Estábamos en una comida de la Peña 21 de Logroño, donde se ejerce la riojanía con verdadero espíritu de hermandad y donde la afición al arte de torear está presente en cada instante a pesar del desencanto de los nuevos tiempos. Entre los 21 socios hay un médico aragonés que tiene ya las raíces tan hondas como las viñas y allí se casó con un pimpollo a quien casi le dobla la edad. Y este maduro vitalista gozador de los placeres cotidianos me dice una sentencia que le oyó a un viejo profesor suyo, que yendo a hacer unas oposiciones a cátedra se cruzó con una mujer y se olvidó de los exámenes. Al corazón no se le pueden echar años.

Es a los años a los que hay que echarle corazón. Hermosa lección de vida para los que tenemos la entereza de no teñirnos las canas y seguir viviendo al compás de los tiempos sin resignarse a ser espectadores de la felicidad ajena. Sin acomodarse a ver pasar los días apoltronado entre libros y recuerdos. Cada mañana es una invitación al imprevisto, a una locura nueva que sería pecado renunciar a ella.

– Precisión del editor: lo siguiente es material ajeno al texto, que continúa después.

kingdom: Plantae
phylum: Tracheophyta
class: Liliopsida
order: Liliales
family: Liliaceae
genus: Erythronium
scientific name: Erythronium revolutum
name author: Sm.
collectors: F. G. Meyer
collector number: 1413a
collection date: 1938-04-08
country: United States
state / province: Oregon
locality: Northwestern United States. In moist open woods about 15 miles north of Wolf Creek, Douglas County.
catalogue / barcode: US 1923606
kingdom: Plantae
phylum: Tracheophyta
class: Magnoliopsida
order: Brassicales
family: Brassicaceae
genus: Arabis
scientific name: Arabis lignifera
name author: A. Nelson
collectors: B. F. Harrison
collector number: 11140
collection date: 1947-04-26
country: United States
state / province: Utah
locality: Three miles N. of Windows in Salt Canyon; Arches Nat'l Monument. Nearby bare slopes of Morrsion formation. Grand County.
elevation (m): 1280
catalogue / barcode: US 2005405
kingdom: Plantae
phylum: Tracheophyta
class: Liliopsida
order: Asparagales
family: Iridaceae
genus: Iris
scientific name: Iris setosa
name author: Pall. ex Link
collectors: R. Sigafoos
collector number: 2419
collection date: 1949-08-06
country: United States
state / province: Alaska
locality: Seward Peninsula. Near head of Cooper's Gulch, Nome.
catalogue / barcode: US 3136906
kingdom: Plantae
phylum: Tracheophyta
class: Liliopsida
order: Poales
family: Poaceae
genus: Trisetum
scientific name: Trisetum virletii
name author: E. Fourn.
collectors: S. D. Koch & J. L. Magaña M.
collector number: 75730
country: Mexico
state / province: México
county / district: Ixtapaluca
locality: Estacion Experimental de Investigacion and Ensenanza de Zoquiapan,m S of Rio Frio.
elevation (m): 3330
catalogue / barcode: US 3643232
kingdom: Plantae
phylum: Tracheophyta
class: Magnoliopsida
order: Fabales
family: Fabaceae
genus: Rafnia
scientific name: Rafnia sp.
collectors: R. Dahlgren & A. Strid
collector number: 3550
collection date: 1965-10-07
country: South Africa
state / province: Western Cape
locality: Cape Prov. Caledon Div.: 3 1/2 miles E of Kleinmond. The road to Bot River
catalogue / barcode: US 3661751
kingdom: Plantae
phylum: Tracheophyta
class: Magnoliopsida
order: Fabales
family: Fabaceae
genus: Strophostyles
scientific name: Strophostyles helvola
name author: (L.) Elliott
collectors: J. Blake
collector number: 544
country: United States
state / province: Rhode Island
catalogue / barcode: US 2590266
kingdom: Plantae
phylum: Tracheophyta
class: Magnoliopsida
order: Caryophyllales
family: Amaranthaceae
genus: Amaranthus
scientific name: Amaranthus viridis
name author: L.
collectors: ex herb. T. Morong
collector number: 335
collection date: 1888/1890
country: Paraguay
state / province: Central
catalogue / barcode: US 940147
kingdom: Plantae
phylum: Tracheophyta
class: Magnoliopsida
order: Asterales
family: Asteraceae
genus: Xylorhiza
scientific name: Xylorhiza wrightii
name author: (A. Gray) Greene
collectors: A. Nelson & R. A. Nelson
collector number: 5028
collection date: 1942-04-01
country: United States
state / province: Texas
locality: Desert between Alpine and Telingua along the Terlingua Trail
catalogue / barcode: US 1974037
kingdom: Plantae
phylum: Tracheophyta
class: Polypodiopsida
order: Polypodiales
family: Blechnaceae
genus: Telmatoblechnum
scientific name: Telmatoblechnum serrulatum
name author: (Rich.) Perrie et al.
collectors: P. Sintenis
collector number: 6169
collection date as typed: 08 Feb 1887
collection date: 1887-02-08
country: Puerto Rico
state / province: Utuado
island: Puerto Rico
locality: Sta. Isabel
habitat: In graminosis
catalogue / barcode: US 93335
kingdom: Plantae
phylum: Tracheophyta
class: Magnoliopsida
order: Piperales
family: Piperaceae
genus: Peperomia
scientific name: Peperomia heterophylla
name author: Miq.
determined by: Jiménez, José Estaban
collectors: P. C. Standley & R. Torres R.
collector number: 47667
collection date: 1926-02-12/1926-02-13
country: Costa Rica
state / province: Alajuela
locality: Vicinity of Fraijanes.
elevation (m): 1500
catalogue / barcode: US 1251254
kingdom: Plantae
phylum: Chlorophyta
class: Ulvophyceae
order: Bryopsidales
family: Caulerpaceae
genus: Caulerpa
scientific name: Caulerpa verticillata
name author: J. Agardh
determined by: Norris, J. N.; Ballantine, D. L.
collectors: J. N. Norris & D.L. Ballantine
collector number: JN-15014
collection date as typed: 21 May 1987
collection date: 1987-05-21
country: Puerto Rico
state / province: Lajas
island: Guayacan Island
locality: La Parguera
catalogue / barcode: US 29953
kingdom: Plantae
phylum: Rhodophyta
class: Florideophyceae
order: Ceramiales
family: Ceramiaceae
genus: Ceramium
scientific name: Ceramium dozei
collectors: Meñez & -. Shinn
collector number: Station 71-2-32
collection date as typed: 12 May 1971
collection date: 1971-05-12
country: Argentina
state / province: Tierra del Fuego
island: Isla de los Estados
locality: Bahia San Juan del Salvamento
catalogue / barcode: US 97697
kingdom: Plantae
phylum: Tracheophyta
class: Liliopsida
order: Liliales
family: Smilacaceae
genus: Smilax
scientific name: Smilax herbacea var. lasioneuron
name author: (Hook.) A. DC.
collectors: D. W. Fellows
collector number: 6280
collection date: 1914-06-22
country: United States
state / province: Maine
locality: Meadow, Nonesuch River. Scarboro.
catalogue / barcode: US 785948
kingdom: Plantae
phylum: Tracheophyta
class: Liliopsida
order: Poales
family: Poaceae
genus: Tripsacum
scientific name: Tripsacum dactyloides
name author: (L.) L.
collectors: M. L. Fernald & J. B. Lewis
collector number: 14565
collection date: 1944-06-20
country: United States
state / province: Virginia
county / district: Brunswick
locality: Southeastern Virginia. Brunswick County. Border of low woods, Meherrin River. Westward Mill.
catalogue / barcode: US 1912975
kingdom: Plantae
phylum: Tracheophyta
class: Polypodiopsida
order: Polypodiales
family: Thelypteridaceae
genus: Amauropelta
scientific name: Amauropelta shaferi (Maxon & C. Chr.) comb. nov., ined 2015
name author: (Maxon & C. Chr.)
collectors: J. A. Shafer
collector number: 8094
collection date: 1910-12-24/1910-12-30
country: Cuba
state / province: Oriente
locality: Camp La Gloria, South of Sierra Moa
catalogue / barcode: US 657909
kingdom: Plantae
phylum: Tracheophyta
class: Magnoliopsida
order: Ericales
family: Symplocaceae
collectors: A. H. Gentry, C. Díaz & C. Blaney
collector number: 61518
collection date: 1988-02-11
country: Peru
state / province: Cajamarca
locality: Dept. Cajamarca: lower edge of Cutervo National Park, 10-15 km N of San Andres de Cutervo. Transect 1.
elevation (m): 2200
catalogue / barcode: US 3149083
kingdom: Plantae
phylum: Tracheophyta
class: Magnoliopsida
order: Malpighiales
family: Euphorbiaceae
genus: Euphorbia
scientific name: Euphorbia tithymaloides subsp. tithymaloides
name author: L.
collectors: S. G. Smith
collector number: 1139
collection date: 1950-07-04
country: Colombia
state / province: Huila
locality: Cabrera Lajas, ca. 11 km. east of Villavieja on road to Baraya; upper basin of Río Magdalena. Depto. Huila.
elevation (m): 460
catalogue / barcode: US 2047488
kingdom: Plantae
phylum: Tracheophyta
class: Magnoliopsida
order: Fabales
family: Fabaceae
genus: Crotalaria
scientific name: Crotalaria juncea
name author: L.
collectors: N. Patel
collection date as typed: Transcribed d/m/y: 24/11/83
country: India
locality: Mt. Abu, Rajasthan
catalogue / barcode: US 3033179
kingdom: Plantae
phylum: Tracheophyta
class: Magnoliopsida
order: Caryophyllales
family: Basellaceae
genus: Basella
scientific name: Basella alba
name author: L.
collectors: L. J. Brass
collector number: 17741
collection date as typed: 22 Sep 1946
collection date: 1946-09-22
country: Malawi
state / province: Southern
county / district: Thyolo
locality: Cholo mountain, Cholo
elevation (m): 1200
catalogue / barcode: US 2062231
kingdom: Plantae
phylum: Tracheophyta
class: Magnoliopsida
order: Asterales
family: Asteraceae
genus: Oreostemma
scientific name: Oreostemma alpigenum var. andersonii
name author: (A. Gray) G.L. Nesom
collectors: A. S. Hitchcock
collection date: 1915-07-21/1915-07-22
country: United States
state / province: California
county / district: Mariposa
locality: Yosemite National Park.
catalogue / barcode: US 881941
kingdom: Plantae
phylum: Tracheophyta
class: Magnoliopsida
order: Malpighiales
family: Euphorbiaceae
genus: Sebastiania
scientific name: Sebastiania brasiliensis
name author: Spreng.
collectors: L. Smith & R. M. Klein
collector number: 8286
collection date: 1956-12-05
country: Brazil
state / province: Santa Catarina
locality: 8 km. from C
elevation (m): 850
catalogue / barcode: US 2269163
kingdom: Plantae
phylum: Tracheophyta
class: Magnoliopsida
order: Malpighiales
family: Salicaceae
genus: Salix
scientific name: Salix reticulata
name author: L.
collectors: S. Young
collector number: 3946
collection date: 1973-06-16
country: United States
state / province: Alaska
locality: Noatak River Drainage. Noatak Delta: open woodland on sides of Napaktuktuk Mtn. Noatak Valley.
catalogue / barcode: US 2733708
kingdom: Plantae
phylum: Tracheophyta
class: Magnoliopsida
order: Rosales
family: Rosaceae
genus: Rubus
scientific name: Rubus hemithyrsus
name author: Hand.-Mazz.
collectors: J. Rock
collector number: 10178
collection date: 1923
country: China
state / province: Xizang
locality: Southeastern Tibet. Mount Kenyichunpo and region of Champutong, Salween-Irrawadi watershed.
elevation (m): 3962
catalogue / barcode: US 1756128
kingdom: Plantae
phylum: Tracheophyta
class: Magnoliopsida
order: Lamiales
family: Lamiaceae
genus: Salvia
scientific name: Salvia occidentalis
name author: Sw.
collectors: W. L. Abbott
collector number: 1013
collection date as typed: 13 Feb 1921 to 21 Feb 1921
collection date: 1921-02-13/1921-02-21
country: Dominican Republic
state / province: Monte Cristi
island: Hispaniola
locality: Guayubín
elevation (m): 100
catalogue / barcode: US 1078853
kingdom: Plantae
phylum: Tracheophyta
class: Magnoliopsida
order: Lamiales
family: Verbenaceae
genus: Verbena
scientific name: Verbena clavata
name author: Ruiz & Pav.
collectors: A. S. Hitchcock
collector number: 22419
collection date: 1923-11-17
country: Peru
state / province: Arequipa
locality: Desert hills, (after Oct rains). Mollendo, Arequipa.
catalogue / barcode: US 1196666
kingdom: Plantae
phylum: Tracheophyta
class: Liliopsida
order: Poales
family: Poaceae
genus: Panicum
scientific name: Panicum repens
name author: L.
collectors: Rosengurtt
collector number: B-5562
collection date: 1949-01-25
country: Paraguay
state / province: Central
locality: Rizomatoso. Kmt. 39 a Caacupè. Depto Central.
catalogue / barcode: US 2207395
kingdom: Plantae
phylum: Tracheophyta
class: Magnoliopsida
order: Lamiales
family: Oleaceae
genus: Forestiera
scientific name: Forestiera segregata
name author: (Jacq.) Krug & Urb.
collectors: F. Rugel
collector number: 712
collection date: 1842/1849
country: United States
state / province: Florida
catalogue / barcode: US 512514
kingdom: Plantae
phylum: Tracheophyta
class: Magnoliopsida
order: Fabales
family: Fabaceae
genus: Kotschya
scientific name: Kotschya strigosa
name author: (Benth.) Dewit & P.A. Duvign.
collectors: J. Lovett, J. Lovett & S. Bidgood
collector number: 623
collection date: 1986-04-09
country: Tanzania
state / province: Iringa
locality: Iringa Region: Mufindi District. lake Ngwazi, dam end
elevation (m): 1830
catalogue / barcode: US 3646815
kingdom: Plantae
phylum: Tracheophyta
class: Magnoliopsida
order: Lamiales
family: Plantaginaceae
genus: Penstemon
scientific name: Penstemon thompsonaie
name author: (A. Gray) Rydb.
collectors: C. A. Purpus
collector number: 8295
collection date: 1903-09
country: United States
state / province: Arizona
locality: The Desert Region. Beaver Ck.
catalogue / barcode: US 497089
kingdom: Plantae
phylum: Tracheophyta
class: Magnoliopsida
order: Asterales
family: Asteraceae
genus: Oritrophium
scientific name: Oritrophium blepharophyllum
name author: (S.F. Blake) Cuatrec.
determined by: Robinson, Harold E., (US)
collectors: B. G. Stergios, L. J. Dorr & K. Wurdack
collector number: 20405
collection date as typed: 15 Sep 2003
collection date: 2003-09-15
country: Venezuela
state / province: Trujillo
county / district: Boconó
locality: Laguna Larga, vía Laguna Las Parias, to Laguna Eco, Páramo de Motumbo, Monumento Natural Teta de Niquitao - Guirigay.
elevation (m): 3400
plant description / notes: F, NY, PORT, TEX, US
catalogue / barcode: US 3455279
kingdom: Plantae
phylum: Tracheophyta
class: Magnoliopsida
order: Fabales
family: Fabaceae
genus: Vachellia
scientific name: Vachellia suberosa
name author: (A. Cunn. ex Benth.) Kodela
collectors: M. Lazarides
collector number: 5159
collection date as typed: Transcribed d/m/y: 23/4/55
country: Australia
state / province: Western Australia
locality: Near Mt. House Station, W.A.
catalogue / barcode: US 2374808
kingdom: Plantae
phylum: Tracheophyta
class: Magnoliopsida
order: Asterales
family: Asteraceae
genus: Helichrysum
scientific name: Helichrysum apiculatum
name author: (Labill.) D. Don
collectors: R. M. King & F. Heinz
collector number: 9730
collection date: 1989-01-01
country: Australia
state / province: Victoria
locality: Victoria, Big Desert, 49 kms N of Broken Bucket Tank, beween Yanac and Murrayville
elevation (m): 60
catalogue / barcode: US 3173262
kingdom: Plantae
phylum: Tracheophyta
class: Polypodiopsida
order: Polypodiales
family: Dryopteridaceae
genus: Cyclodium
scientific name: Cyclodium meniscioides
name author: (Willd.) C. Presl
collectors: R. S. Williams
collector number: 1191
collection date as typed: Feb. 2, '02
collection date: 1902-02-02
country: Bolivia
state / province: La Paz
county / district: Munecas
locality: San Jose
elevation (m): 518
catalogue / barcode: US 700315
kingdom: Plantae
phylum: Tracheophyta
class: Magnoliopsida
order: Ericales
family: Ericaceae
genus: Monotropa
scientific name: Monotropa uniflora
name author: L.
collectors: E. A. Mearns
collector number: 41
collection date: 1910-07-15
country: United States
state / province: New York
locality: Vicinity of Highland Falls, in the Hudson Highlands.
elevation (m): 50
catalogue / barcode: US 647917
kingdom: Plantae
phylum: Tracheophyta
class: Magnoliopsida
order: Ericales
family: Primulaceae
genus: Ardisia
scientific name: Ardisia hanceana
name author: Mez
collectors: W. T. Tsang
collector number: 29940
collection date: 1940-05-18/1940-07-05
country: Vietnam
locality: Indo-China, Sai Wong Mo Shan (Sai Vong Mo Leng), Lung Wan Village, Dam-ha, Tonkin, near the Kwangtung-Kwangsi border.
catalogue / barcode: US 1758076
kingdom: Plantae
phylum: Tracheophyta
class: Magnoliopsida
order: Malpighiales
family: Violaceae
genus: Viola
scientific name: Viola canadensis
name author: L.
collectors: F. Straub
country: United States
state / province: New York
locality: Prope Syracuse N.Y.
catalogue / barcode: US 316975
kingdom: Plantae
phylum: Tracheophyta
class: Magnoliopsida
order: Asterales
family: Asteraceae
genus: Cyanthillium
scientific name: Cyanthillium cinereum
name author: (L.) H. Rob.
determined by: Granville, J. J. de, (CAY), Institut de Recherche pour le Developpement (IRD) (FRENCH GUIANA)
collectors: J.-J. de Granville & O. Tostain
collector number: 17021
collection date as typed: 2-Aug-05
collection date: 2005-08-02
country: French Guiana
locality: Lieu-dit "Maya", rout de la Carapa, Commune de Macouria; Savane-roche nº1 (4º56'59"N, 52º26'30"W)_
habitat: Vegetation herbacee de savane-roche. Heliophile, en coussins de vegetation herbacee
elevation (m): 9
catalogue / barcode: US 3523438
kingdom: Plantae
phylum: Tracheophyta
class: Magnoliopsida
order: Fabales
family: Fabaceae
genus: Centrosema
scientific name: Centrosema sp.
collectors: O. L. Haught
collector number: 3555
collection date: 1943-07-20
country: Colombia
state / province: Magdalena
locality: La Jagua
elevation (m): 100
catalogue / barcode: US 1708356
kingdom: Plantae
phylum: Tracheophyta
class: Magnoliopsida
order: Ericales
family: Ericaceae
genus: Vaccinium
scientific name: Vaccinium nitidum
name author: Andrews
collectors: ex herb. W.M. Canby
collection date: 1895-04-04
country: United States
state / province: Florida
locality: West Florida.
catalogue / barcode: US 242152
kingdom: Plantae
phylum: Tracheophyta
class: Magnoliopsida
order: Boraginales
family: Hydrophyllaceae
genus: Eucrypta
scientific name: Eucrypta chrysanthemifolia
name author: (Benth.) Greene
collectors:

Aquel médico aragonés se subió en el tren con cajas repletas de libros porque iba a Madrid para presentarse a las oposiciones a cátedra de Patología General. Algo decisivo para su futuro. Y llevaba tantos libros porque pensaba encerrarse en una modesta pensión estudiando día y noche mientras los jóvenes de su edad gozaban de los placeres de la gran ciudad mundana y amable.

El doctor Olivé Rubio subió a un discreto apartamento de segunda clase con su trajecito de buen ver. Allí estaba una mujer deslumbrante de la que quedó prendado nada más verla. Y ella se sintió arrollada por la personalidad del joven médico.

Nació un amor tan sorprendente como apasionado y el médico pasó por Madrid sin bajarse del tren y siguió junto a la mujer soñada hasta Sevilla. Allí rompió con todos los convencionalismos y vivió tres meses de romance, hasta que llegó una mañana que era imposible mantener aquel sueño y recogió sus libros para volver a Zaragoza esperando que convocaran otras oposiciones y marcharse a examinar a Madrid en un tren donde ya no estaría otra dama que le hiciera perder la cabeza.

Pero en sus largos años de eminente catedrático, después de casarse cuando ya rondaba los cincuenta, el recuerdo de aquella aventura de Sevilla estuvo siempre presidiendo sus sueños. Cada cual, (como dice la canción) acaricia cada día un poquito del tiempo que se fue. Puede ser una dulce melodía, un adiós sentimental o unos labios de mujer.

Y lo peor es que los años no te dejan esa coraza protectora de pasar de todo, de robar el huerto y olvidarte del huerto. A medida que pasan los años le echas más corazón y más ilusión a las cosas. No sé si seré propenso a la melancolía de los recuerdos dulces o que cada nuevo amor me parece un regalo del cielo, pensando que será el último, como un desolado adiós a la vida. El caso es que con la dulzura del otoño siento esas primaveras de un amor eterno que a veces es tan efímero como las hojas secas que se desmayan en el aire.